**TAREFA PROPOSTA 1:** De acordo com o excerto de origem, de onde são oriundos os nobres, condes, viscondes, duques, afilhados e sobrinhos que pululavam nas ruas?
**TAREFA PROPOSTA 2:** Traduza para inglês a seguinte frase do excerto de origem: "Melhor, refiram que eu parti para Saturno."
**TAREFA PROPOSTA 3:** Prossiga a escrita do excerto de origem a partir da sua última frase.

**EXCERTO DE ORIGEM:**
·····

Passou a varrer o chão com os olhos.
Primeira vantagem: podia ter uma clara consciência do chão que pisava, facto que, nos dias que correm, se revelava uma mais-valia digna de nota.
Segunda vantagem: evitava tomar consciência do elevado número de nobres, condes, viscondes, duques, afilhados e sobrinhos, que, oriundos da Transilvânia, agora, mesmo à luz do dia, pululavam nas ruas da grande cidade.

sábado

Se perguntarem por mim, digam que eu viajei para a Lua.
Melhor, refiram que eu parti para Saturno.
Se não acreditarem ou acharem que alguém está a gozar, digam, muito simplesmente, que eu fui à tabacaria da esquina comprar uma garrafa de água do Luso. É ainda mais inverosímil, mas muito mais adequada às cabecinhas bem pensantes da terra.
Se calhar foi decapitado. Mas não chegou a aperceber-se da sua situação.
E agora isso não interessa nada.

·····

**DADOS FORNECIDOS:**
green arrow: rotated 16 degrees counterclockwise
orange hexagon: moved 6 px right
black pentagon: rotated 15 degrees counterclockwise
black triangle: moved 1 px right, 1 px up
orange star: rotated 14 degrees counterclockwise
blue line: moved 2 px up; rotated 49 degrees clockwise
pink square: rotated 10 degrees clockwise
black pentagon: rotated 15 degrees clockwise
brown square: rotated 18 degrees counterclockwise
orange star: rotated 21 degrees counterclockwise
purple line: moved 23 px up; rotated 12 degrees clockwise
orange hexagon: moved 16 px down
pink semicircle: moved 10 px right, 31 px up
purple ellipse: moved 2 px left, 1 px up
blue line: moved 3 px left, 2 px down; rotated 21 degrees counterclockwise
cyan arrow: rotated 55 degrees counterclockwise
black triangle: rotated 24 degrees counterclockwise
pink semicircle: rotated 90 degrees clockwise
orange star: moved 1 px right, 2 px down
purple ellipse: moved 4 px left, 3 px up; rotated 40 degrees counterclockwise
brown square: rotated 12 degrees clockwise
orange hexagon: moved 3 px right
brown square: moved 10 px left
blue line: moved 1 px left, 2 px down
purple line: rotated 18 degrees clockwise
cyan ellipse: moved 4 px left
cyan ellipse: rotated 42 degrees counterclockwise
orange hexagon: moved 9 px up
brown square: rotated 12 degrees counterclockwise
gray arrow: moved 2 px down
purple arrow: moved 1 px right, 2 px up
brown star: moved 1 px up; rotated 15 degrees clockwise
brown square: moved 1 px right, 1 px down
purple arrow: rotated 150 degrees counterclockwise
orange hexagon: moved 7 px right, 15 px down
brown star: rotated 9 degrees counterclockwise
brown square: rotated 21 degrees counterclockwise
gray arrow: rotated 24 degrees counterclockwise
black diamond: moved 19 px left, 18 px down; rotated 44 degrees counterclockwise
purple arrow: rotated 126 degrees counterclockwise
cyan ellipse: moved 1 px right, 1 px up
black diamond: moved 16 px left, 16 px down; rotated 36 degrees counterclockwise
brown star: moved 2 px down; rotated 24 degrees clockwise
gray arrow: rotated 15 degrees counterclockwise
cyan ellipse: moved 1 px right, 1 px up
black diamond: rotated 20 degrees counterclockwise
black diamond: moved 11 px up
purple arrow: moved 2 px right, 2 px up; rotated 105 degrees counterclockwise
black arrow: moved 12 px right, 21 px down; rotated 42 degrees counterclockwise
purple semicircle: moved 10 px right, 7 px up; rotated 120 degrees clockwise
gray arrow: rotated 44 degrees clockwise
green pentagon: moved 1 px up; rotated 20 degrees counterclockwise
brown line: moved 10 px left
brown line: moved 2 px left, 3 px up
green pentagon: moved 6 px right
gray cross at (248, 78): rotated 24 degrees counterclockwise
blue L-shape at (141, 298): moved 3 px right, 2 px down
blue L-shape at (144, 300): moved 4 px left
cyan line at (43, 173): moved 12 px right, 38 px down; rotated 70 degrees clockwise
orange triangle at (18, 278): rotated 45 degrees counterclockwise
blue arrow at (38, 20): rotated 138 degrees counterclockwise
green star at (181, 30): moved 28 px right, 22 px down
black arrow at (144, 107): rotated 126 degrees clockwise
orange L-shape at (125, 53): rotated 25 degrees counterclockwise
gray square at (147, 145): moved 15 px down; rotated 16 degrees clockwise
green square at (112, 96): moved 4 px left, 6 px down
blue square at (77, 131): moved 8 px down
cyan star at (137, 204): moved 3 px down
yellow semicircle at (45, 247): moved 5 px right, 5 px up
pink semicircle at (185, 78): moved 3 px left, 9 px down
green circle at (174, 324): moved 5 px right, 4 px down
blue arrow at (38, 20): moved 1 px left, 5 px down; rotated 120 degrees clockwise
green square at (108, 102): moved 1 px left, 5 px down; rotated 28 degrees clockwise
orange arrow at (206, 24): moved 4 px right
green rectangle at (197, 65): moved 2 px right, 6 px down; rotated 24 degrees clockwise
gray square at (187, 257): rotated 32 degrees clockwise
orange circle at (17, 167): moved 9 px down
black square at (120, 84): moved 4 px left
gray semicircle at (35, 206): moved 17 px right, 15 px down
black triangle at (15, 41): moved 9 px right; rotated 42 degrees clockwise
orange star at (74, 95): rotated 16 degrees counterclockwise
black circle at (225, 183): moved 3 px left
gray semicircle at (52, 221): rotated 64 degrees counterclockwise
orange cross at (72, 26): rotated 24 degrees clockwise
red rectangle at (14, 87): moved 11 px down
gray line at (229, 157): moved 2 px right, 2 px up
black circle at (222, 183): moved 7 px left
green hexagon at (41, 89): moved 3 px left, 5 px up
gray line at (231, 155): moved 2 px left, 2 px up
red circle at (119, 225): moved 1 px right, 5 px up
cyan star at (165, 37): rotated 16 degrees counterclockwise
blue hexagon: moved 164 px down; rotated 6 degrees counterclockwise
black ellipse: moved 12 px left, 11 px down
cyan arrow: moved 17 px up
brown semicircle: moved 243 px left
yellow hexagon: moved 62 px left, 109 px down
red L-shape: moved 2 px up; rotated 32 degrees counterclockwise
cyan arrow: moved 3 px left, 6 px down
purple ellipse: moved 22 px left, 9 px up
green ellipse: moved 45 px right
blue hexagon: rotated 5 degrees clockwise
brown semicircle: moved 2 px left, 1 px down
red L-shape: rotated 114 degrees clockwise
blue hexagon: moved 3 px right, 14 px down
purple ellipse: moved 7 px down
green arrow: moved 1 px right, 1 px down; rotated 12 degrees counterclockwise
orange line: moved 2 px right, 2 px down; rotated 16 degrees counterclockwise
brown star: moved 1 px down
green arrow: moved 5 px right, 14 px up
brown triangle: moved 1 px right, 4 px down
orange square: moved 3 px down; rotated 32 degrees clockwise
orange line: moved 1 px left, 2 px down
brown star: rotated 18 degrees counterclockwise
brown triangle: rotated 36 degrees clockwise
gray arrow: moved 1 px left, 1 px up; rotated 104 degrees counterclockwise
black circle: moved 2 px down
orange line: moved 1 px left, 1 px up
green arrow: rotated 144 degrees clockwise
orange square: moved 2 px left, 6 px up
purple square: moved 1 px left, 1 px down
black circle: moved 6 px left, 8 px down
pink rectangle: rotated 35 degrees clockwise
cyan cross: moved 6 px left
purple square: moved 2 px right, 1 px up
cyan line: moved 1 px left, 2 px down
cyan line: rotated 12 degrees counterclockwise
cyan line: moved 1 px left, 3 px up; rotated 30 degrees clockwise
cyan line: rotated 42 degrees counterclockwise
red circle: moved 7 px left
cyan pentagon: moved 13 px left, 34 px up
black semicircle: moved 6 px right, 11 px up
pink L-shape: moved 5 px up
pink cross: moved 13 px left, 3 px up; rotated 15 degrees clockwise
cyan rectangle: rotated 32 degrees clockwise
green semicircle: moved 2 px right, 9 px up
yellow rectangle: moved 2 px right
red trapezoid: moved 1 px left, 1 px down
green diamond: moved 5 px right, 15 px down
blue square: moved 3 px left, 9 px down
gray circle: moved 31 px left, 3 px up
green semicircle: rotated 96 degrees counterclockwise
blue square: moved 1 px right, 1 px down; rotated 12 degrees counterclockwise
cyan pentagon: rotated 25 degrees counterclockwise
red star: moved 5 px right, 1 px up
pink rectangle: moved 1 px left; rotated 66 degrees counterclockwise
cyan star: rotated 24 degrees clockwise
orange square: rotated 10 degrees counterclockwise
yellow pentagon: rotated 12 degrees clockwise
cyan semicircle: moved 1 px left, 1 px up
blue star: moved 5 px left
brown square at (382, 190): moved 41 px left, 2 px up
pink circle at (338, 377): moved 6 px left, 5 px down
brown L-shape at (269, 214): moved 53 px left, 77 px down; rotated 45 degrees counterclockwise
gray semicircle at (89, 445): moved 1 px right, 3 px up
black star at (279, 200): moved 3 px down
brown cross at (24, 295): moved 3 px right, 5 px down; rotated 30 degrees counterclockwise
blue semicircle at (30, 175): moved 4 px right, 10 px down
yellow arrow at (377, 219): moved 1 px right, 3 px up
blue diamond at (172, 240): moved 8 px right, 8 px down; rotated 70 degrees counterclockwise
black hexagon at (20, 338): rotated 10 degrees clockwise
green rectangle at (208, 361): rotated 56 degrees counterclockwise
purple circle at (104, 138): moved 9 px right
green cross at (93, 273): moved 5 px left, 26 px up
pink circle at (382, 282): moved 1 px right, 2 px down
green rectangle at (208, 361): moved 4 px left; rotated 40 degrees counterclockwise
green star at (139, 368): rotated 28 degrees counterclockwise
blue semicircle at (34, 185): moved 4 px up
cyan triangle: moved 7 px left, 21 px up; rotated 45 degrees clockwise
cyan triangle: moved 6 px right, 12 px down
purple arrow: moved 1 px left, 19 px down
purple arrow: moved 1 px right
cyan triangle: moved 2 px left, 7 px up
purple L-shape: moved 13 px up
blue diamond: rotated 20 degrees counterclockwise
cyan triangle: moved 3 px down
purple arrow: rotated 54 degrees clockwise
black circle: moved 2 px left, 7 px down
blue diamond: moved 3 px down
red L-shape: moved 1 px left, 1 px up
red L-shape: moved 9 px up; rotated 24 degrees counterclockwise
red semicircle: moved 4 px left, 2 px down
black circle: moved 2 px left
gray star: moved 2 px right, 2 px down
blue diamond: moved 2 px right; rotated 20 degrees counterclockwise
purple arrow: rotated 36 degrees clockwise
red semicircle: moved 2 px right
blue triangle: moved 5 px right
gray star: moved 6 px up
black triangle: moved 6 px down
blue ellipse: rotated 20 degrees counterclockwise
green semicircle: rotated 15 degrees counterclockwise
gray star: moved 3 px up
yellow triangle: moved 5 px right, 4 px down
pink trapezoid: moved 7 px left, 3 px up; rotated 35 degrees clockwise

·····

**RESULTADO 1:** São oriundos da Transilvânia.

**RESULTADO 2:** Better yet, say that I left for Saturn.

**RESULTADO 3:**
Porque, já não tendo consciência, não vendo nem ouvindo, não falando nem andando, não pensando e não agindo, já não importa saber onde ficam os pontos cardeais.
Acreditou, desde sempre, na bondade dos homens, entendendo-os como seus irmãos até ao dia em que recebeu uma facada nas costas.
Consultado o cadastro do deliquente, admirou-se de o crime não ter sido considerado como incestuoso.
Foi, durante muito tempo, bombeiro sapador, mas também, quando tal se revelou necessário, escriturário, administrativo, telefonista, motorista, mestre de cerimónias, electricista, mestre de obras, carregador, montador, secretário, servente, comando, mas agora que a época oficial dos fogos florestais tinha sido inaugurada, cansou-se das suas tarefas, e decidiu ir dormir.

quinta-feira

YUPPPPPPPPPPPPPPPPPPPPPPPPIIIIIIIIIIIIIIIIIIIIIII!

Ficou puto com a notícia.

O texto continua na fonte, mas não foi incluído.